Paul was essentially working for the Sanhedrin, who were having the Christians detained, arrested and/or stoned for blasphemy. He is first mentioned in the book of Acts as a witness to the stoning of Stephen (Acts ch. 7) and then later on has the responsibility of bringing them in from other cities – he is on his way to Demascus to apprehend Christians there when he has his conversion experience. He mentions in some letters how he perscuted them, but does not go into much detail.

Or he was lying. Paul could have made his sordid past up. Remember that Acts was written by one of his followers.

I was just thinking of this – similar to how Vanilla Ice lied about his own past.

All I know is, when Christianity needed a hardass, he stepped up and started epistlin’.

It’s a good question, but the answer is unknown. The only attestation that Christians were persecuted that early on is from Paul himself. We don’t have any other coroborration for that (unless you count Acts as some kind of reliable history, which I don’t), and Paul is very vague about his authority and context.

Lynchings were very common in ancient times, and its quite plausible that Roman soldiers might turn a blind eye to it.

Then why did the Sanhedrin need the Romans to crucify Jesus?

Why – to make himself look good? Don’t quite see it.

And anyway, if he was promoting himself (for whatever reason) as one of the very early church’s boogeymen and making it up out of whole cloth, while speaking directly to that church now, wouldn’t he face questions of, "but we don’t remember you . . . " ?

Too public, I imagine. (Not saying that lychings were common, but even if they were I could see how Jesus would be an exception.)

Galatians 1:13-14
For you have heard of my previous way of life in Judaism, how intensely I persecuted the church of God and tried to destroy it. I was advancing in Judaism beyond many Jews of my own age and was extremely zealous for the traditions of my fathers.

This makes it sound like Paul saw Jewish followers of Jesus (and maybe not just followers of Jesus) as straying from the Law, and Christians may have just been a subset of Jews he harassed in his (self-admitted) fanaticism for Jewish Law.

On the other hand, the earliest followers of Jesus (according to Paul) still kept the law. He may have seen something heretical about their Messianic expectations (whatever those were. We don’t really know).

Jesus had organized a strong following in Jerusalem itself so Jesus’ followers might very well have fought back. On the other hand Paul persecuted Christians in other cities where their influence may be considered fairly weak.

There is zero evidence for this, and even the Canonical Gospels (fiction that they are) say that the crowd was screaming for his blood, and his disciples were running away from him, denying that they knew him.

Paul doesn’t say this.

Well, wasn’t Jesus’ entry into Jerusalem supposed to have raised such a hue and cry that it seriously alarmed the priests? And even if his followers per se were small in number, everything I’ve read indicates that Jerusalem was a serious tinderbox of incipient revolt.

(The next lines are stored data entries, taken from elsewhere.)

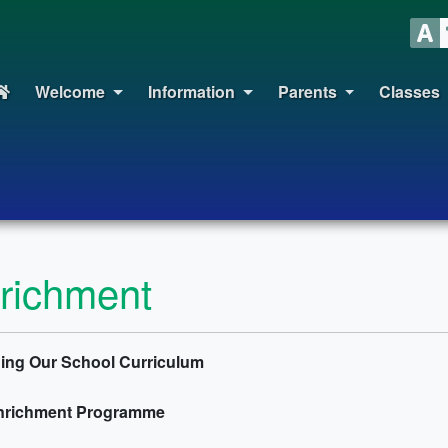
Welcome
Information
Parents
Classes
richment
ing Our School Curriculum
nrichment Programme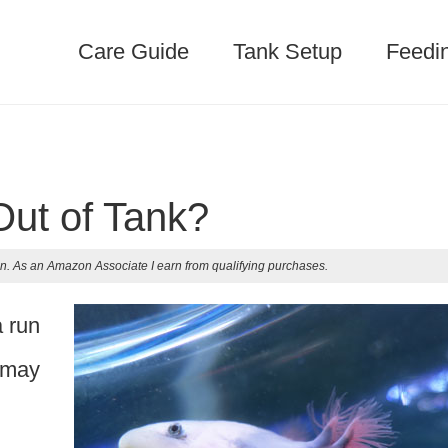
Care Guide
Tank Setup
Feedi
Out of Tank?
n. As an Amazon Associate I earn from qualifying purchases.
a run
r may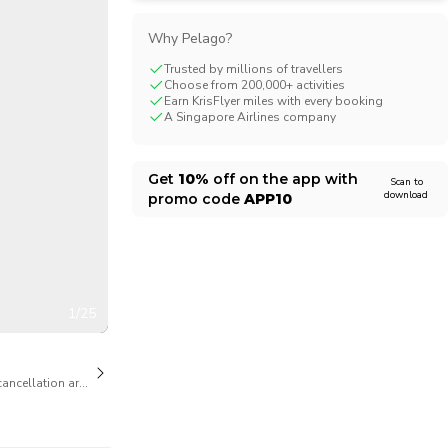
CHF
Swiss Franc
Why Pelago?
Trusted by millions of travellers
Choose from 200,000+ activities
Earn KrisFlyer miles with every booking
A Singapore Airlines company
Get
10%
off on the app with
Scan to
download
promo code
APP10
1/25
cancellation are available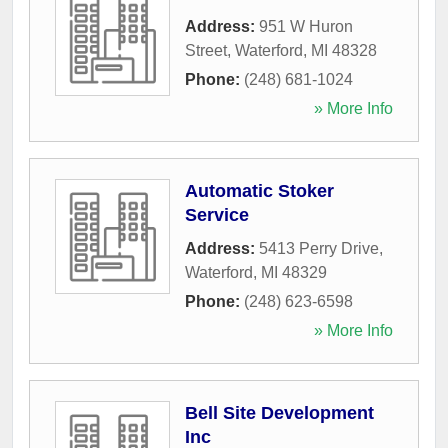
Address:
951 W Huron
Street
,
Waterford
,
MI
48328
Phone:
(248) 681-1024
» More Info
Automatic Stoker
Service
Address:
5413 Perry Drive
,
Waterford
,
MI
48329
Phone:
(248) 623-6598
» More Info
Bell Site Development
Inc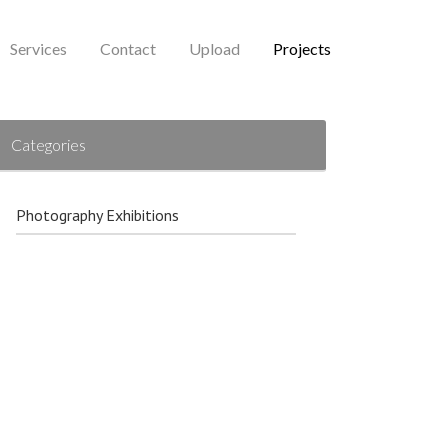
Services
Contact
Upload
Projects
Categories
Photography Exhibitions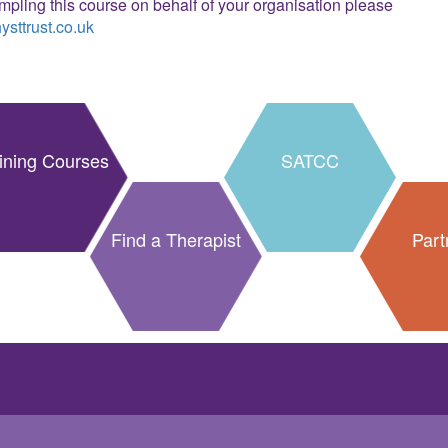
ampling this course on behalf of your organisation please
sttrust.co.uk
ining Courses
SATCC
Find a Therapist
Part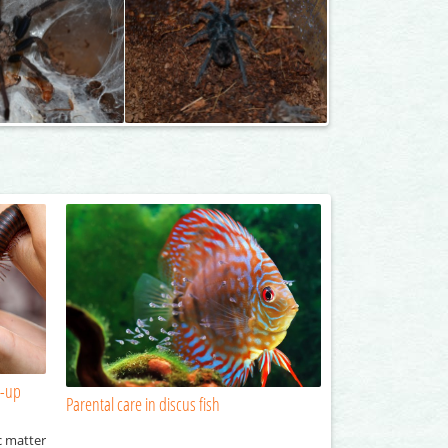
n-up
Parental care in discus fish
c matter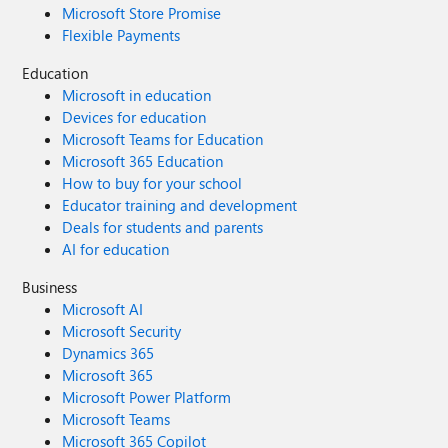
Microsoft Store Promise
Flexible Payments
Education
Microsoft in education
Devices for education
Microsoft Teams for Education
Microsoft 365 Education
How to buy for your school
Educator training and development
Deals for students and parents
AI for education
Business
Microsoft AI
Microsoft Security
Dynamics 365
Microsoft 365
Microsoft Power Platform
Microsoft Teams
Microsoft 365 Copilot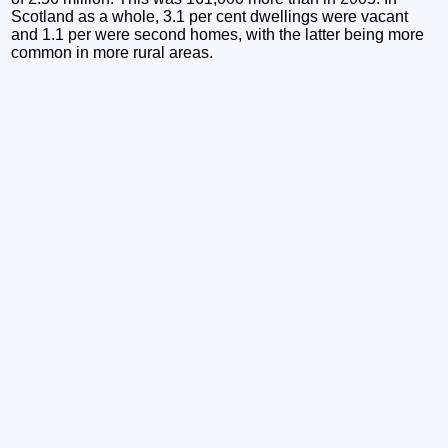
Scotland as a whole, 3.1 per cent dwellings were vacant
and 1.1 per were second homes, with the latter being more
common in more rural areas.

Even if it weren’t forbidden by law, it seems to me that the priests still might want the hated Romans to do the deed so as to avoid possibly being lynched themselves.

It was against Jewish law for the Priests to participate in a crucifixion.

The triumphant entry into Jerusalem is demonstrably a literary fiction, by the way.

The Jewish authorities under the Romans didn’t have the authority to execute people. It’s probable that there were extra-legal killings for religious offenses, but not in a case this high-profile – the Romans might let some things slide, but wouldn’t brook anything that too obviously flouted their status as the givers and enforcers of the law.

The Gospel account papers over this problem (e.g. presenting Jesus as being accused of blasphemy before religious authorities who couldn’t have handed down the religiously indicated penalty if he were to be found guilty) as best it can.

How do you demonstrate that the triumphal entry was a literary fiction?

You realize, of course, that asking Dio this is like asking Jon Lovitz, “Who had Frankie Pentangeli killed? Who gave the order?”